Despite our countries’ differences, Chinese and American investors have managed to peacefully invest bilaterally. Ongoing issues remain, data security chief among them. China’s history of spying on its citizens is widely known. US companies like Google have in fact facilitated Chinese government surveillance. It isn’t a stretch to image that allowing Chinese companies access to the personal data of Americans citizens would pave the way to wider surveillance. Capitalist democracies protect intellectual property rights but centrally planned, Communist countries do not. Intellectual property (IP) protection was a hot-button issue between Washington and Beijing long before the tit-for-tat TikTok ban. The IP issue represents table stakes in maintaining trade relations. Data security is a thornier topic that, like spying, requires a “trust, but verify” solution. Simply put, Communism and capitalism don’t mix. Ultimately, China’s overbearing political system will stymie Beijing’s capital aspirations.

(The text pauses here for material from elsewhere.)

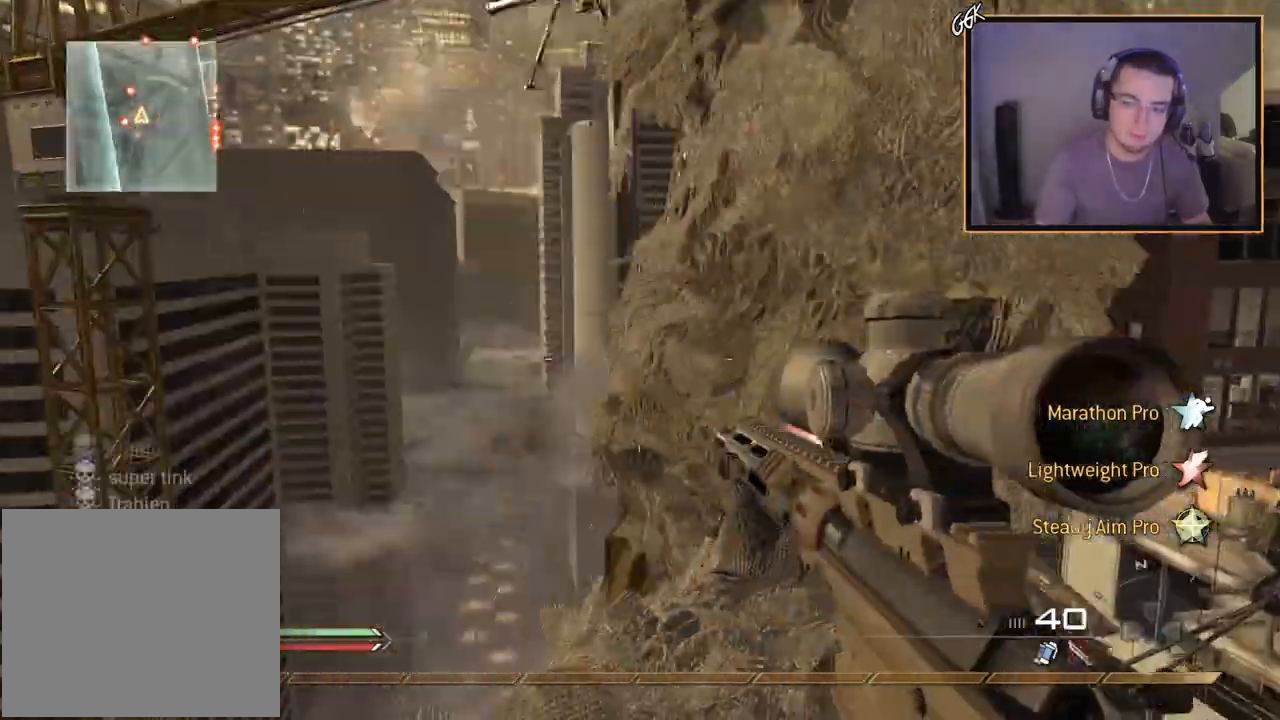
{"buttons": [], "left_stick": "center", "right_stick": "center", "events": [[50, "CIRCLE", "up"], [217, "left_stick", "up-right"], [384, "left_stick", "center"], [384, "right_stick", "left"], [468, "right_stick", "center"]]}
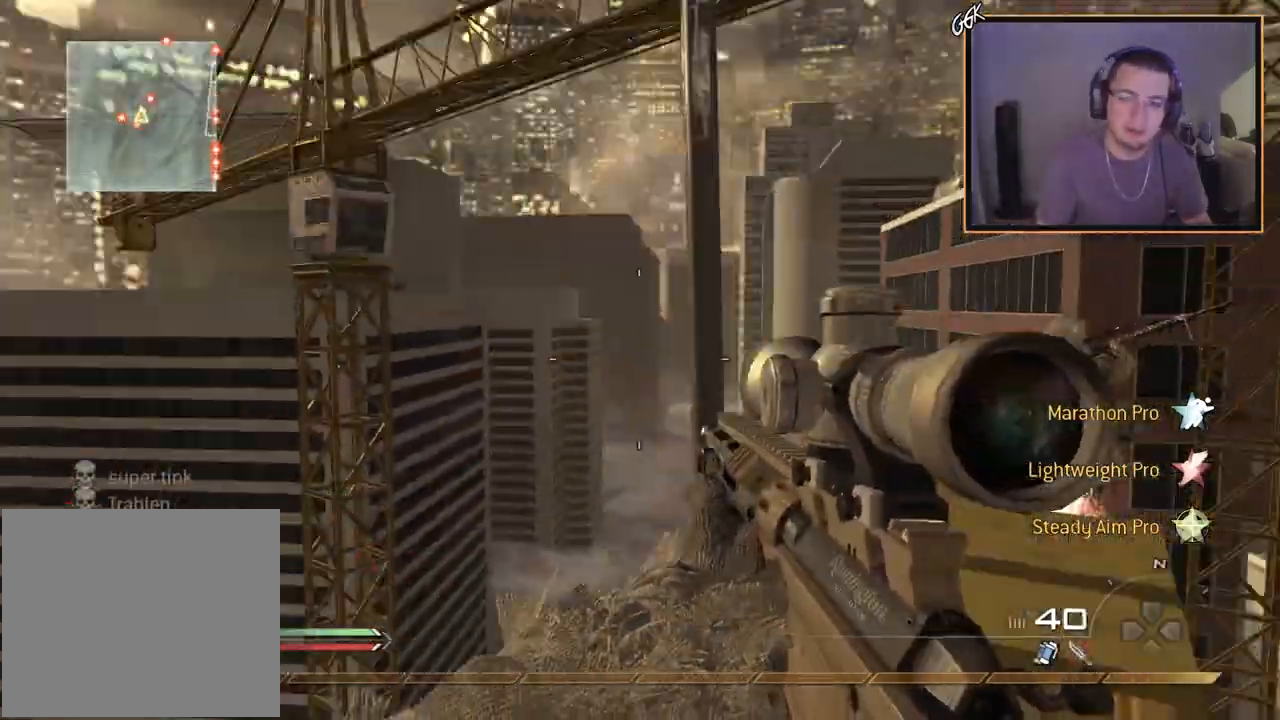
{"buttons": ["R3"], "left_stick": "center", "right_stick": "up-left", "events": [[33, "CROSS", "down"], [133, "CROSS", "up"], [317, "right_stick", "up-right"], [400, "right_stick", "center"], [467, "right_stick", "up-left"], [484, "R3", "down"]]}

In the recent years, government-controlled investments have benefitted China, for example in alternative energy innovations, like solar, which couldn’t justify their economics from a near-term profit perspective. Beijing’s willingness to look beyond a quarterly profit cycle propelled them as an industry leader in solar power, helping lower generation costs by 80 per cent. US policymakers, hamstrung by entrenched interests, were not able to get that industry off the ground.

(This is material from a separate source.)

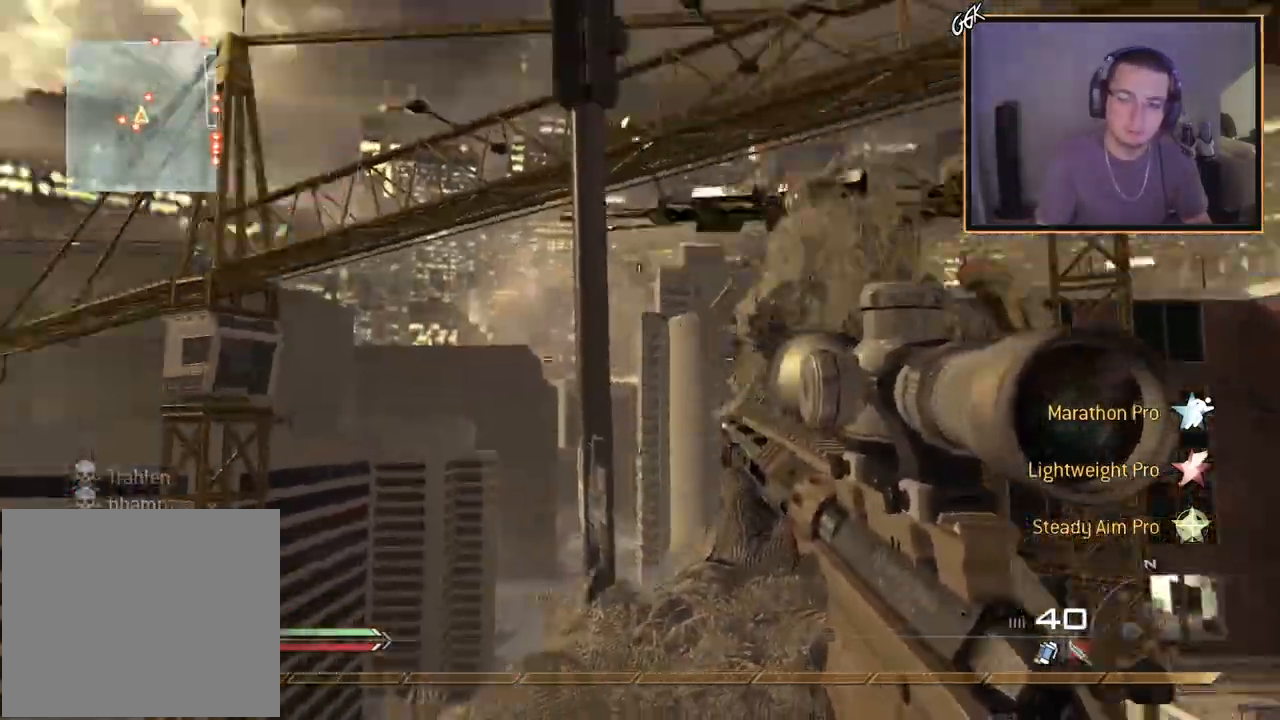
{"buttons": [], "left_stick": "down-left", "right_stick": "left", "events": [[217, "R3", "up"], [234, "right_stick", "left"], [251, "L1", "down"], [301, "left_stick", "down-left"], [401, "L1", "up"]]}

Like most sciences, technology and innovation require one part cooperation and one part competition. Tech isolationism comes with costs, as competing standards vie for customers. When deciding to purchase their first computer, customers were forced to choose between a PC or a Mac. Left-brain users opted for PCs while MACs captured the right-brain market. The advent of the Internet and the Cloud enabled both standards to work effectively with each other. The world is too technologically interconnected to break into ideological blocs. We should build common technology platforms, not firewalls.